C’est ce que suggèrent nos meilleurs modèles. Très rares sont les images obtenues et, principalement, tout ce que nous avons vu jusqu’à présent avec nos télescopes, ce sont les étoiles et les galaxies dans les amas de matière.
Image d’entête : simulation représentant la distribution des gaz chauds (à gauche) du système étudiés ici, Abell 3391-Abell 3395. (Reiprich et Col./ Astronomy & Astrophysics)
Selon de précédentes recherches, après que le Big Bang ait fait naître notre univers il y a 13,8 milliards d’années, une grande partie du gaz hydrogène qui compose la matière connue de l’univers s’est effondrée/ éparpillée en couches, qui se sont séparées davantage pour finalement ce regroupé en longs et sinueux filaments galactiques, le tout ressemblant à la structure d’une éponge ou d’un fromage à trous avec ces derniers dépourvus de matière.
Modèle simulé de la distribution extrapolée des galaxies à travers l’Univers, issue de la Millennium Simulation.
Ce mois-ci, des scientifiques dirigés par des chercheurs de l’université de Bonn en Allemagne ont observé le plus long filament jamais découvert. Le filament de gaz s’étend sur une distance étonnante de 50 millions d’années-lumière, et sa structure s’aligne sur les prédictions faites par les simulations informatiques que les chercheurs ont trouvées.
Image fixe d’une simulation (animation d’entête) montrant la distribution de gaz chaud (à gauche), comparée à l’image radiographique eROSITA du système Abell 3391/95 (à droite). (Reiprich et Col./ Astronomy & Astrophysics)
Selon l’auteur principal de l’étude, Thomas Reiprich, professeur à l’Institut d’astronomie Argelander de l’Université rhénane Frédéric-Guillaume de Bonn (Allemagne) :
Selon les calculs, plus de la moitié de toute la matière baryonique de notre univers est contenue dans ces filaments. C’est la forme de matière dont sont composées les étoiles et les planètes, tout comme nous le sommes nous-mêmes.
Comme les filaments s’étirent sur le temps, les particules qui les composent sont très dispersées, ce qui les rend extrêmement difficiles à repérer. Cependant, Reiprich et ses collègues ont pu rendre le gaz complètement visible pour la première fois, en utilisant l’instrument eROSITA à bord de l’observatoire spatial Spektr-RG, un télescope à rayons X construit par l’Institut Max Planck pour la physique extraterrestre en Allemagne.
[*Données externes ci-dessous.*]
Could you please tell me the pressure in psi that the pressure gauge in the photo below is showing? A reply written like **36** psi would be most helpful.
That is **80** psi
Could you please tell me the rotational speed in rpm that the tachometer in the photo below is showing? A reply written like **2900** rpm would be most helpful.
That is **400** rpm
La région montrée est une région de 15 mégaparsecs de la version simulée du système A3391/95 de la simulation Magneticum. Les différentes lignes montrent comment les matériaux des deux amas de galaxies (rouge et or) et du pont intermédiaire (bleu) ont fusionné au cours des dix derniers milliards d’années. (Reiprich et Col./ Astronomy & Astrophysics)
Selon Reiprich à propos des observations :
eROSITA possède des détecteurs très sensibles pour le type de rayonnement X qui émane du gaz dans les filaments. Il a également un grand champ de vision, comme un objectif grand-angle, il capture une partie relativement importante du ciel en une seule mesure, et à une très haute résolution. Ces aspects du télescope spatial permettent aux chercheurs de prendre des images détaillées d’énormes objets comme les filaments, et ce relativement rapidement.
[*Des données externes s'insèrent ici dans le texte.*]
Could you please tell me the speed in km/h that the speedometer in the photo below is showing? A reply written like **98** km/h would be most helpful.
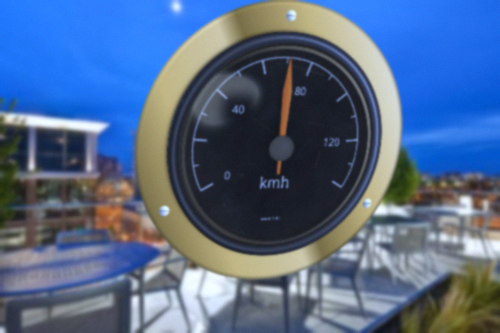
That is **70** km/h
L’équipe a étudié Abell 3391/95, un système de trois amas de galaxies à 700 millions d’années-lumière de la Terre. Les images prises par eROSITA montrent les amas et les galaxies individuelles qui composent le système, mais, ce qui est peut-être encore plus étonnant, elles montrent les vrilles qui relient les galaxies et les amas, le filament entier s’étendant sur 50 millions d’années-lumière.
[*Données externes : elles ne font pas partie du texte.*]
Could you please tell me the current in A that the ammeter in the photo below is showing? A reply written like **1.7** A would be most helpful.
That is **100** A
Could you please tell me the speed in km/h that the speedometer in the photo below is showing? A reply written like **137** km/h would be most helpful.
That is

Image optique du système Abell 3391/95. (Reiprich et Col./ Astronomy & Astrophysics)
Cependant, bien que ce soit le filament le plus long jamais observé, les chercheurs pensent qu’il pourrait être encore plus long que la section vue sur les images.
Toujours selon Reiprich :
Nous avons comparé nos observations avec les résultats d’une simulation qui reconstitue l’évolution de l’univers. Les images d’eROSITA sont étonnamment similaires aux graphiques générés par ordinateur. Cela suggère que le modèle standard largement accepté pour l’évolution de l’univers est correct.
L’étude publiée dans Astronomy & Astrophysics : The Abell 3391/95 galaxy cluster system. A 15 Mpc intergalactic medium emission filament, a warm gas bridge, infalling matter clumps, and (re-) accelerated plasma discovered by combining SRG/eROSITA data with ASKAP/EMU and DECam data et présentée sur le site de l’Université rhénane Frédéric-Guillaume de Bonn : Longest intergalactic gas filament discovered.